Zbarazh New Jewish Cemetery
Drone survey :
Perimeter map :
The exact period of the cemetery’s establishment is unknown. The earliest preserved gravestone relates to the early 20th century so it can be assumed that the cemetery emerged during that period. First, it appears on Wojskowy Instytut Geograficzny (WIG) maps of 1939.
The Jews started to settle down in Zbarazh in the late 15th century. In the first half of the 17th century, a synagogue was built.
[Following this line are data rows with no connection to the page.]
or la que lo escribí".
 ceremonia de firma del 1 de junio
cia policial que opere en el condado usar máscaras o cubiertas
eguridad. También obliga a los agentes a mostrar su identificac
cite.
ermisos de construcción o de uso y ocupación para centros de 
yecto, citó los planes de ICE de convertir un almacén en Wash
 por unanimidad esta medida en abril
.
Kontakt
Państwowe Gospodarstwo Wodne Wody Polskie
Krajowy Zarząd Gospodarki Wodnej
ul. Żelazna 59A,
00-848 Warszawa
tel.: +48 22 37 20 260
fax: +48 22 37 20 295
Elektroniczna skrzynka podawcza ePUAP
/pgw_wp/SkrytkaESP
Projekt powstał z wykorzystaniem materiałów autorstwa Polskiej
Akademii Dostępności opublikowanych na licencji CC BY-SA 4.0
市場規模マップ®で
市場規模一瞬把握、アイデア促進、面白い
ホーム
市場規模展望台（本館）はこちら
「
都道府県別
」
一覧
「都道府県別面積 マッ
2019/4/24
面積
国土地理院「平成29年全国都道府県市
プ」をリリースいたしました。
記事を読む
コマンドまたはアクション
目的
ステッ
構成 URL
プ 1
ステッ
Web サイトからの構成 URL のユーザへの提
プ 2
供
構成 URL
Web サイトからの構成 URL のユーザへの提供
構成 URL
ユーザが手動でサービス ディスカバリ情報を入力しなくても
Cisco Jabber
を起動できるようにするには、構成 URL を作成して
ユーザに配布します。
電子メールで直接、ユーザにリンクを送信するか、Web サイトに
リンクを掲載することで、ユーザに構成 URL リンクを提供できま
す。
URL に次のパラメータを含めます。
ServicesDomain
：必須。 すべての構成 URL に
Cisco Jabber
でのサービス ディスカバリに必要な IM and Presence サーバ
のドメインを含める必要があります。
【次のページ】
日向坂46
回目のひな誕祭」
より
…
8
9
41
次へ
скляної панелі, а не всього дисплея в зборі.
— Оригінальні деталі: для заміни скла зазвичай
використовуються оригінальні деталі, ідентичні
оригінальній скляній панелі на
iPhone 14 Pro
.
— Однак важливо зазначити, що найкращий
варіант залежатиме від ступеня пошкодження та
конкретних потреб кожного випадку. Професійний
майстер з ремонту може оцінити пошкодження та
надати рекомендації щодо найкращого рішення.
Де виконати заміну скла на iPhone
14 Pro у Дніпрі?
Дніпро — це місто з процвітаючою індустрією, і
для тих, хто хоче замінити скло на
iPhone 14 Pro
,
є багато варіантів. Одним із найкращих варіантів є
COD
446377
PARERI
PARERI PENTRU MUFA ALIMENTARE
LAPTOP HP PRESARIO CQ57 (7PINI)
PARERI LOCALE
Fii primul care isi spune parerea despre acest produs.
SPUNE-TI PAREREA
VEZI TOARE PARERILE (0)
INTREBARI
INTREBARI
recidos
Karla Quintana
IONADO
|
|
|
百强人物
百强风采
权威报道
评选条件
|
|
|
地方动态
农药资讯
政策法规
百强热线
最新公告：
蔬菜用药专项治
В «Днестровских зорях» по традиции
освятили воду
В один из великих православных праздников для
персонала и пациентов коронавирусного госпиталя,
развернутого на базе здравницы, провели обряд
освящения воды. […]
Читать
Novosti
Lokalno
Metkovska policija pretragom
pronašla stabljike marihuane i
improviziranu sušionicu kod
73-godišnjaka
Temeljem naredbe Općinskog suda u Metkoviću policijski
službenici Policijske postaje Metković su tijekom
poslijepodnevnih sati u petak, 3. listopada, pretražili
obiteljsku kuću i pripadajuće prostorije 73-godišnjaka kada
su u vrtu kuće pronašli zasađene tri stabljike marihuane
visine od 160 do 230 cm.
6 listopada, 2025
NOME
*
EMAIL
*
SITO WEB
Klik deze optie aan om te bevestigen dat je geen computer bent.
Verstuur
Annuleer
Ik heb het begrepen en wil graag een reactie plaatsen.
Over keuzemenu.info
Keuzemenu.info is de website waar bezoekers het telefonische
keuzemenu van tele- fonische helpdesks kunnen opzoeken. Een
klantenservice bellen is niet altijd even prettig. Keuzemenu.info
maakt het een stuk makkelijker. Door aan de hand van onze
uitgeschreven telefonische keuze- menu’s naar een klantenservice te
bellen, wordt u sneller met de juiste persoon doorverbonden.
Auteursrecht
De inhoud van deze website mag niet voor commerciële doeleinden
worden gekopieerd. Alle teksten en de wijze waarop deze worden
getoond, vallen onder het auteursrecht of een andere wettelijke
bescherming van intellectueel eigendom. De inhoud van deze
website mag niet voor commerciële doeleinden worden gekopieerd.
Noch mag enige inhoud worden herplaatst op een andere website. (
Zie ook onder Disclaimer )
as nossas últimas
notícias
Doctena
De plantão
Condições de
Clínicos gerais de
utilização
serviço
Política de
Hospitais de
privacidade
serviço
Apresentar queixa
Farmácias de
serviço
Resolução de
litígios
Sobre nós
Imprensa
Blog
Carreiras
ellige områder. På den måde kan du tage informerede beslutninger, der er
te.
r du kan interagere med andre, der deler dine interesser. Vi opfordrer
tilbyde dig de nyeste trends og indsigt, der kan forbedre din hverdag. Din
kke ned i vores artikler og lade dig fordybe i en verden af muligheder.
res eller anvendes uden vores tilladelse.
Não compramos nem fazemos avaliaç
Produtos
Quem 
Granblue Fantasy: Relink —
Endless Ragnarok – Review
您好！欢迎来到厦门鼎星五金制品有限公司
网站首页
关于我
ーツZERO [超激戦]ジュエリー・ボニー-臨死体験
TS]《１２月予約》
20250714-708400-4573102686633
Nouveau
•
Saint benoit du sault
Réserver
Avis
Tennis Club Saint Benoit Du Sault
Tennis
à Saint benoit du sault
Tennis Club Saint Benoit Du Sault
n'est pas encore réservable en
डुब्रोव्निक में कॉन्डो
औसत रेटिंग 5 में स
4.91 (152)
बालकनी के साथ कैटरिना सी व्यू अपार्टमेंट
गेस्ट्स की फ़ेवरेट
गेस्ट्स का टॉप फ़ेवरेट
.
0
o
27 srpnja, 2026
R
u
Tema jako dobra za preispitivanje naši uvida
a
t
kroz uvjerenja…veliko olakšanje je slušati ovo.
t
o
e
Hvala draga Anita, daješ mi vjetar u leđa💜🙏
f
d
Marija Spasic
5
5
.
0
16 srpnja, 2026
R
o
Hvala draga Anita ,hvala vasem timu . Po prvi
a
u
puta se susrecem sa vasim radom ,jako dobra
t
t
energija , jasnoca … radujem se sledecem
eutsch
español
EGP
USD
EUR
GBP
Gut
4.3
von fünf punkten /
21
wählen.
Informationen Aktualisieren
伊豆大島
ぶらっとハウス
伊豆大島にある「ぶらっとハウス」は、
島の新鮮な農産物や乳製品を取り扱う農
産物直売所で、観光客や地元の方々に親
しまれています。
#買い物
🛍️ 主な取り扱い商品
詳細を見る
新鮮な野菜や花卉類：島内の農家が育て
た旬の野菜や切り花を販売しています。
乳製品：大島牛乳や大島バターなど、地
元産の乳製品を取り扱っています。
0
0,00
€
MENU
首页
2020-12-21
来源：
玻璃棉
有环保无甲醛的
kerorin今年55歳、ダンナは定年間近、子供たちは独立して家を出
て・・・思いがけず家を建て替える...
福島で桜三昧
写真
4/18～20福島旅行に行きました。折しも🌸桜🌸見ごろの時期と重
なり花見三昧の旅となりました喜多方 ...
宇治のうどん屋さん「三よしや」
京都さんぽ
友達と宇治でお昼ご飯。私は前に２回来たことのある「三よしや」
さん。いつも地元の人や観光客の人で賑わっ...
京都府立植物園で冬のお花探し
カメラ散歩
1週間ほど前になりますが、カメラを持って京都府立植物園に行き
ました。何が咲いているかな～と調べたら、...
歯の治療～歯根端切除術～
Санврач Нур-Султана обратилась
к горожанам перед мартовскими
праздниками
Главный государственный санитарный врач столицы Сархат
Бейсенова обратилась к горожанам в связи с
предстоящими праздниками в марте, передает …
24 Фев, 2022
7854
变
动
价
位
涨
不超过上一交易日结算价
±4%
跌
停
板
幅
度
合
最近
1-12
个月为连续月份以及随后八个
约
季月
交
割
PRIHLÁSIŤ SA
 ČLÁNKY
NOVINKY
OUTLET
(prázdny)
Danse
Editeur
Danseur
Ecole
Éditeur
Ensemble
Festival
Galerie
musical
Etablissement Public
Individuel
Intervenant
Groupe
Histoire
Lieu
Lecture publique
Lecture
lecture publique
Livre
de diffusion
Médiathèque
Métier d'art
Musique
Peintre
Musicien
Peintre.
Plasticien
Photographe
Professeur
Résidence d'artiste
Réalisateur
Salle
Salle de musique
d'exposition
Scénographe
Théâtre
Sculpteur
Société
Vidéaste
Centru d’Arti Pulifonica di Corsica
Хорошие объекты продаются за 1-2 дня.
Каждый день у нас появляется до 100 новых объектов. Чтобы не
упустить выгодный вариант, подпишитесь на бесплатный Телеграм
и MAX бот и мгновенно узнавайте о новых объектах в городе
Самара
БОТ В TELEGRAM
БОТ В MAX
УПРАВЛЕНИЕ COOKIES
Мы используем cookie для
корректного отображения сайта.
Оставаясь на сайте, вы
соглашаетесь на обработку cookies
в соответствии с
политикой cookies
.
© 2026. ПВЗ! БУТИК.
The Jewish community of Zbarazh suffered the Khmelnytskyi massacres in 1648-49, Turkish occupation in 1675, and Haidamak raids of 1798. In 1765, 910 Jews were inhabitants of Zbarazh. In 1880, the Jewish population reached a peak of 3,768 (46,7% of the total population). In 1858–93, Ishiyagu Babad (1821–1893) fulfilled the duties of an Av Beit Din. Zbarazh became one of the earliest centres of Haskala in Galicia. In the early 20th century, the Hasidic court of Yom Tov-Lipman Geller (died in 1910) seated here. By the late 19th century and in the interwar period, various Zionist organizations were active. “Hazionim Hazaerim” was one of the first established Zionist group. In 1907, Hebrew school for over 500 students appeared. The number of Jewish residents dropped to 2982 (35,5% of the total population) in 1921. In 1931, 2870 Jews resided here. In the 1930s, a WIZO orphanage, a trade association and a Jewish bank operated. The thousands of the Jewish refugees arrived from Poland when WWII started. The Wehrmacht troops occupied the town on July 6, 1941. In September 1941, 76 Jews, mostly intellectuals, were executed in the Lubianki forest. In June 1942, nearly 600 Jews were shot. By the early autumn of 1942, the hundreds of Jews were deported to the Belzec extermination camp. After a ghetto establishing, thousands of Jews were sent to the Belzec extermination camp. The ghetto was liquidated on June 8, 1943.